___ 本文
伝説のサウンドノベル『かまいたちの夜』を原作とした舞台化作品「かまいたちの夜 〜THE LIVE〜」が2024年6⽉20⽇(⽊)に東京・シアター1010にて開幕。
今回舞台化されることになった原作『かまいたちの夜』は 1994 年発売のノベルゲーム。2024 年にはシリーズ30 周年を迎える⼤ヒットタイトルだ。
本作では、原作者の我孫⼦武丸を監修に迎え、舞台オリジナルストーリーが展開される。主演はヴァサイェガ渉が務め、豊⽥陸⼈、⾼柳明⾳、ドロンズ⽯本、塩⽉綾⾹、⽥中孝宗、⼤髙雄⼀郎、槙原唯、⾕⼝就平、細⾙圭、安⽥裕らが出演。
初⽇を前に、囲み取材及びゲネプロが報道陣に公開された。囲み取材にはヴァサイェガ渉、豊⽥陸⼈、⾼柳明⾳、ドロンズ⽯本、塩⽉綾⾹、細⾙圭、構成・演出を⼿掛けるノサカラボ代表・野坂実が登壇。トリックが多い本作ならではの稽古の様⼦や初⽇に向けての胸中を語った。
豊⽥も「緊張していてやばいです。ずっとセリフを⾔っていないと不安」だとヴァサイェガに同意。以前実施された公開稽古の会⾒では、⼀⾔⽬のセリフの「おはようございます」をどういうマインドで⾔うか悩んでいると語っていた豊⽥は、「今はセリフや脚本がガッチリ固まったので 80%は決まっています。残りの 20%は初⽇の瞬間まで悩み抜いて、最後に役を完成させたい」と覚悟の決まった様⼦の笑顔を⾒せた。
______
#### 取り組む課題:
- a) 「かまいたちの夜」の舞台化を伝える記事について、次の(i)〜(iii)がそれぞれ記事の内容と合っているかを「はい」か「いいえ」で答え、根拠となる記事中の語句をそのまま引用してください。(i) 原作のゲームは1994年に発売された。(ii) 舞台では原作ゲームと同じ物語が上演される。(iii) 舞台は大阪で開幕した。
- b) 「かまいたちの夜」の舞台化を伝える記事を、最後の文の後から書き継いでください。
___ 提供された項目
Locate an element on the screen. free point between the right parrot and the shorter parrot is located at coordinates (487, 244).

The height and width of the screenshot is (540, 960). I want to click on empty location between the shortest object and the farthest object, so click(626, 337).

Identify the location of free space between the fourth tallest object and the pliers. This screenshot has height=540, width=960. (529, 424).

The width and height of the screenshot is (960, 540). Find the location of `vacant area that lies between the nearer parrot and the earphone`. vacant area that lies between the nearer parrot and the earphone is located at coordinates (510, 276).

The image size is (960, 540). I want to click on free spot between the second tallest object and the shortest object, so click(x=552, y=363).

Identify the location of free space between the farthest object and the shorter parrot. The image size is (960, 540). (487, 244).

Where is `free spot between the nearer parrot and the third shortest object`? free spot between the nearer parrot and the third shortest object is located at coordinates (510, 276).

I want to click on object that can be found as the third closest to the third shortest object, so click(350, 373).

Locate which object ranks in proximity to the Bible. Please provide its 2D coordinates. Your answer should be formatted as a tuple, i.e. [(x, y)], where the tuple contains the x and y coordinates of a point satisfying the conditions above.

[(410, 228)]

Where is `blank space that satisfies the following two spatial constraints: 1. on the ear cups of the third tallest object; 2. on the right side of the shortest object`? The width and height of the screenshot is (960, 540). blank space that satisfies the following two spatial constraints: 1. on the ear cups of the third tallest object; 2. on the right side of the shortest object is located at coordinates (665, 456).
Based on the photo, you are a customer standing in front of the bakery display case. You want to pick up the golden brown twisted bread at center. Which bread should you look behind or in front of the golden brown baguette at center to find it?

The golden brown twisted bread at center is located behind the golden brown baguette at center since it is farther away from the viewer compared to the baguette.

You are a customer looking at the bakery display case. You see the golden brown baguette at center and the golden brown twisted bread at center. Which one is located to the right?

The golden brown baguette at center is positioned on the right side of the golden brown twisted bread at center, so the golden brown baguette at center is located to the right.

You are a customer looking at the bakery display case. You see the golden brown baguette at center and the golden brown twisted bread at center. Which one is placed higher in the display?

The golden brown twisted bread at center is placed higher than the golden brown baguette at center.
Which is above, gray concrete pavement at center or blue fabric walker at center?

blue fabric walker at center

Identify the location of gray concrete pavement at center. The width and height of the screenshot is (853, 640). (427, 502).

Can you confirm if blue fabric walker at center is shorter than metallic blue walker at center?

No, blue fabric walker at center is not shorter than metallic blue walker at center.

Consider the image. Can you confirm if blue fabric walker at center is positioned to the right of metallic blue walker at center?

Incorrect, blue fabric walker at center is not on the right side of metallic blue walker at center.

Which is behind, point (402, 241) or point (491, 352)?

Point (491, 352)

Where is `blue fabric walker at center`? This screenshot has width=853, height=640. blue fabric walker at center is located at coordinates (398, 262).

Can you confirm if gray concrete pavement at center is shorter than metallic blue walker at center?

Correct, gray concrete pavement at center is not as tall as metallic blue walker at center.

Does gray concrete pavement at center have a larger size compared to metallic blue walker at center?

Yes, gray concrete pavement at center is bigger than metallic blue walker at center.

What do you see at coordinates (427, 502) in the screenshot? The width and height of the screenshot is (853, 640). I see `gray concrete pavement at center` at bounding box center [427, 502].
______
#### 課題ごとの解答:
- a)
(i) はい。「1994 年発売のノベルゲーム」
(ii) いいえ。「舞台オリジナルストーリーが展開される」
(iii) いいえ。「東京・シアター1010にて開幕」

- b)
ヴァサイェガと豊⽥は少年忍者のメンバー同⼠。ヴァサイェガが「⼊所が同じタイミングの同期でずっと⼀緒にやってきたけど、外部の仕事を 2 ⼈で⼀緒にやるというのは 13 年⽬にして初めて。話し合うことが特に⼤切な作品だったので、すごくやりやすかった」と稽古期間を振り返ると、豊⽥も「わかる」とニコニコと応え、2 ⼈の絆の深さを感じさせた。
重層的なトリック構造とルート分岐によって、舞台の作り⽅も通常とは違ったそう。野坂は実際に⼈が動いてみると上⼿くいかない場⾯が多く、稽古に⼊ってから「台本が 60%くらい変わった」と驚きの事実を明かす。細⾙が「⻑い事、舞台の仕事をしていますが、初めての体験で、何回もキャパオーバーを起こしました。みんなで何度も話し合いを重ねる中で、若いこの 2 ⼈(ヴァサイェガ、豊⽥)が本当に真摯に作品に向き合っている背中を⾒て、僕らも背中を押されました」と 2 ⼈の奮闘ぶりを称える場⾯も。
公開稽古では「少年忍者の⽯本です」と⾃⼰紹介していた⽯本は、今回は「おじさん忍者の⽯本」へと進化。ヴァサイェガらの緊張を解くような軽快な語り⼝で「若いみなさんが膨⼤なセリフ量を頑張っているので、それをサポートしていきたい」と温かな眼差しを向ける。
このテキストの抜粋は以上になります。